Work order: Figure out the number of lines in the data that hold the string "default". Reply with that figure only.

Dataset records:
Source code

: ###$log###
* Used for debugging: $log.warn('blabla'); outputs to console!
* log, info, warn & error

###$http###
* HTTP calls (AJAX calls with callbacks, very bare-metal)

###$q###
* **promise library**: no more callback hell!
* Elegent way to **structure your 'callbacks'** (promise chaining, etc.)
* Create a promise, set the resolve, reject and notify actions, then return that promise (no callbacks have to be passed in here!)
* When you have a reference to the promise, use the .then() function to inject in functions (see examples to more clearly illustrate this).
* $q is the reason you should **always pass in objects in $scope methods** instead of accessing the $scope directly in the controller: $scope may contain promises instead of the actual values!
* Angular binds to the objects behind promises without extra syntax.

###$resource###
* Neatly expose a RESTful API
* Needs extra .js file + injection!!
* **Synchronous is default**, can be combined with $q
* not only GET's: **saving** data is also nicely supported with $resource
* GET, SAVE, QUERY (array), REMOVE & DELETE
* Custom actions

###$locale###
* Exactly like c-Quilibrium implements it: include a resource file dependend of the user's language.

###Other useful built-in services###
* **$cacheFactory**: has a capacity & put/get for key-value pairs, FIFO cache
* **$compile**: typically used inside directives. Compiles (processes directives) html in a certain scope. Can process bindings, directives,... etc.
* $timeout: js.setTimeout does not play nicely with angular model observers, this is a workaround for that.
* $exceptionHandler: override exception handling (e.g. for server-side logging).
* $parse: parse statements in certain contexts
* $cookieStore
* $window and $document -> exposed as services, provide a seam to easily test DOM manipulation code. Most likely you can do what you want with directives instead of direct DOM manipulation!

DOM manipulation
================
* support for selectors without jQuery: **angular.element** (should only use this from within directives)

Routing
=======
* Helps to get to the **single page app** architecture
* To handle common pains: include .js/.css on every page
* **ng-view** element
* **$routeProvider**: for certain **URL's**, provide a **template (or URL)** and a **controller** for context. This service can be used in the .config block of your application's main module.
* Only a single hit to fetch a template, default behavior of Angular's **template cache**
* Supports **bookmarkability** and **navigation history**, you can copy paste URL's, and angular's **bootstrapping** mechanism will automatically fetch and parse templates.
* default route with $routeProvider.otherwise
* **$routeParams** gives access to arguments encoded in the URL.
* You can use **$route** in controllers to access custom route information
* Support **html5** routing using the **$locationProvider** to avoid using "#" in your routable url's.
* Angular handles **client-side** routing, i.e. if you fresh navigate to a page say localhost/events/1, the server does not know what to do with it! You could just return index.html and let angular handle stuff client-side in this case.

Answer below: 3